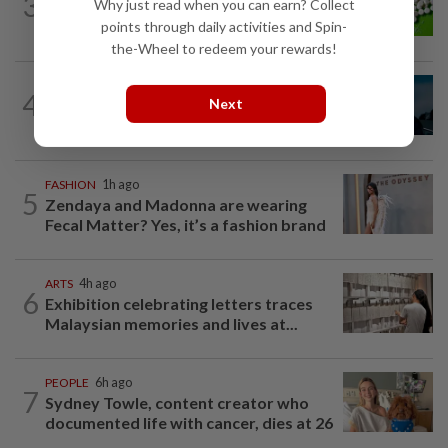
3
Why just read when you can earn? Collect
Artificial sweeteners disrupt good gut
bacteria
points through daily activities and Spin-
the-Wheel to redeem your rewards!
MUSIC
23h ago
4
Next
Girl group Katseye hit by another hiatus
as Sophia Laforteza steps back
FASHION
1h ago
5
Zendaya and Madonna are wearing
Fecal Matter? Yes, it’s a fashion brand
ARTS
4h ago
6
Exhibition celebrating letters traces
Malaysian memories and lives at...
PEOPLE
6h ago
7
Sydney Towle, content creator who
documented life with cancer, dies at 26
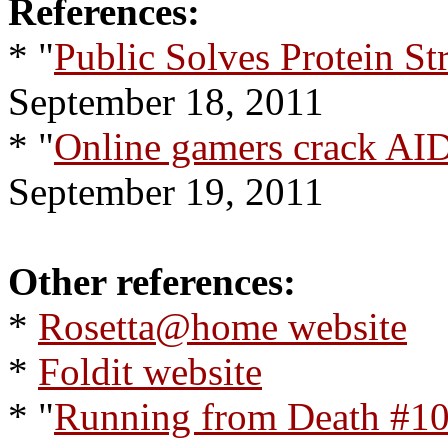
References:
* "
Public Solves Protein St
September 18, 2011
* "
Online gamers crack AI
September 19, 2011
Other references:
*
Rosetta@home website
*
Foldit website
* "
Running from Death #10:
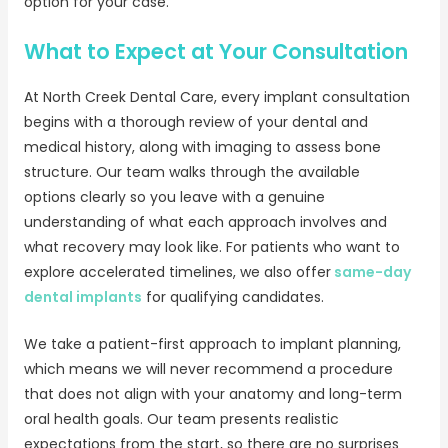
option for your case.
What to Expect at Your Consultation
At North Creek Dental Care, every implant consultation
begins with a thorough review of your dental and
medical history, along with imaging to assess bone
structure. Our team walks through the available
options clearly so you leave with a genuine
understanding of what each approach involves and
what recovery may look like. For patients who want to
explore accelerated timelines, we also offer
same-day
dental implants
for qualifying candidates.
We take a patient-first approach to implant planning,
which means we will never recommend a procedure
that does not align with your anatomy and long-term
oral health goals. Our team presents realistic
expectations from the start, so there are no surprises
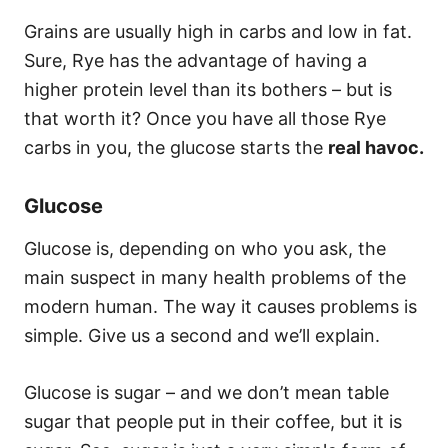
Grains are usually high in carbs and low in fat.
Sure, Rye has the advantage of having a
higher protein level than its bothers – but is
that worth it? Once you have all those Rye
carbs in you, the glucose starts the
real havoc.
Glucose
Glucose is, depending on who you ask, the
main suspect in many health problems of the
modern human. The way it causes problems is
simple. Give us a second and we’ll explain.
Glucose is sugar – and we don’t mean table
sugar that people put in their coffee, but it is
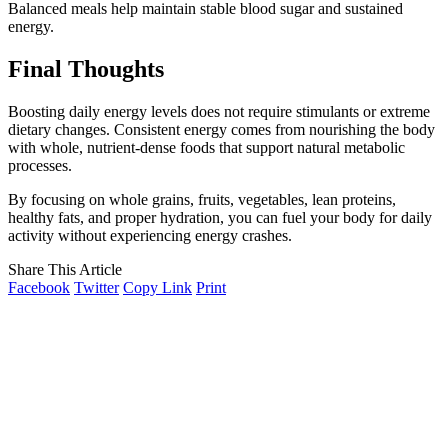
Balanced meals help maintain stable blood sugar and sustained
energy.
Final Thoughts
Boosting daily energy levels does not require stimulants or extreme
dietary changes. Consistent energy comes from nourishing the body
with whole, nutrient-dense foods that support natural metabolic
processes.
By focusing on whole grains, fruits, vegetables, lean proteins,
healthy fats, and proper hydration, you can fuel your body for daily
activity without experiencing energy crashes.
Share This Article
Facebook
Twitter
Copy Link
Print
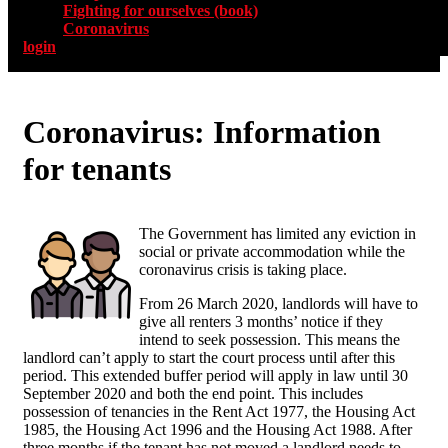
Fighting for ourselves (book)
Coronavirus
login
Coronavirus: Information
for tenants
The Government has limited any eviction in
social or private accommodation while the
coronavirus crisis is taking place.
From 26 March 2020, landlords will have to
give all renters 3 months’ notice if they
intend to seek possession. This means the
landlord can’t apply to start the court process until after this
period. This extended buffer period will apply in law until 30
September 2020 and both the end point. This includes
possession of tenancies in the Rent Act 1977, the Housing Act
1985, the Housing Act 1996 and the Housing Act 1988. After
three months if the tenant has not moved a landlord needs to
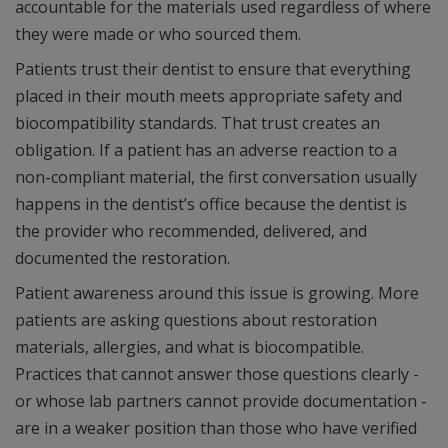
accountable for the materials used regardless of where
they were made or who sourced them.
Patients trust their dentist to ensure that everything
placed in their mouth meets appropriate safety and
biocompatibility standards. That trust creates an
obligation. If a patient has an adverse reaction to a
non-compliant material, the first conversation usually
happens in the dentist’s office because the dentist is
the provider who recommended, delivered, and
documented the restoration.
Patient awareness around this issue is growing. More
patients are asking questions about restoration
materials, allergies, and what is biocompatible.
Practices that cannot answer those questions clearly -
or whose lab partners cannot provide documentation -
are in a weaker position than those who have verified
==
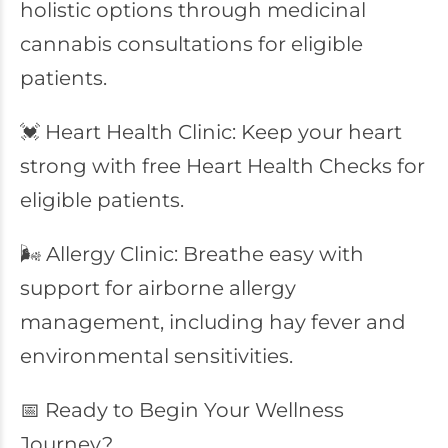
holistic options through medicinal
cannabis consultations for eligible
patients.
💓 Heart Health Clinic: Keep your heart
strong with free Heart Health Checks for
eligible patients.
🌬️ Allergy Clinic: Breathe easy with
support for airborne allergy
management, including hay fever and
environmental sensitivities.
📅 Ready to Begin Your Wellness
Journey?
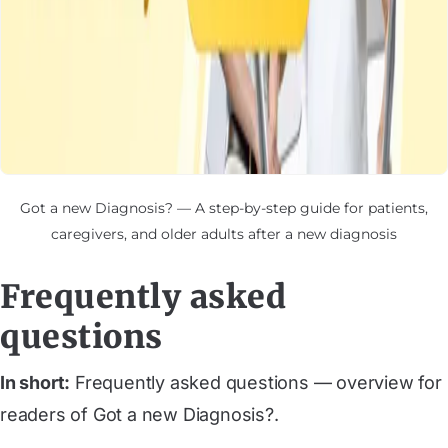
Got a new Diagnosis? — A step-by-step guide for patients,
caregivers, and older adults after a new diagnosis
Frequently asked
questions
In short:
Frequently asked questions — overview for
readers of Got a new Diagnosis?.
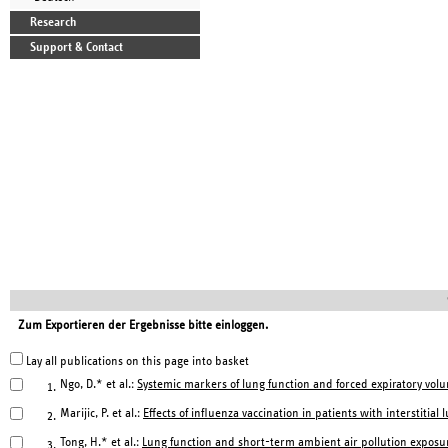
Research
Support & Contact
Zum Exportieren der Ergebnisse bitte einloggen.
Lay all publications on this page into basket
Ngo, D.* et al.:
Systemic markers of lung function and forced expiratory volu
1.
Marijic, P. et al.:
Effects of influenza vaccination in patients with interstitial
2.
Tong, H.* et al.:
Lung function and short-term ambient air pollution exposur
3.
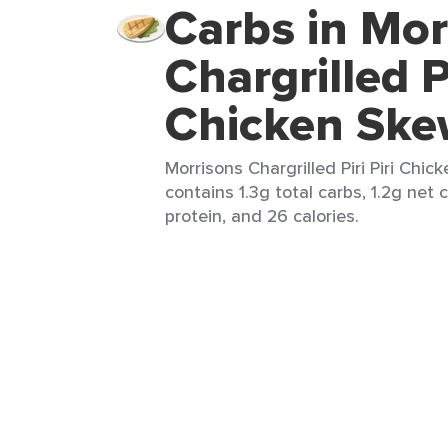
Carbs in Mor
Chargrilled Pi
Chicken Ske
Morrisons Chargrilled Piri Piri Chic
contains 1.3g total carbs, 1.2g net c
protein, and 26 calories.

Work task »
Repeat exactly, and only, the entries from the line with "intend to seek possession. This means the" through the line with "biocompatibility standards. That". Pictures are skipped.

Completed task »
intend to seek possession. This means the
landlord can’t apply to start the court process until after this
period. This extended buffer period will apply in law until 30
September 2020 and both the end point. This includes
possession of tenancies in the Rent Act 1977, the Housing Act
1985, the Housing Act 1996 and the Housing Act 1988. After
three months if the tenant has not moved a landlord needs to
accountable for the materials used regardless of where
they were made or who sourced them.
Patients trust their dentist to ensure that everything
placed in their mouth meets appropriate safety and
biocompatibility standards. That trust creates an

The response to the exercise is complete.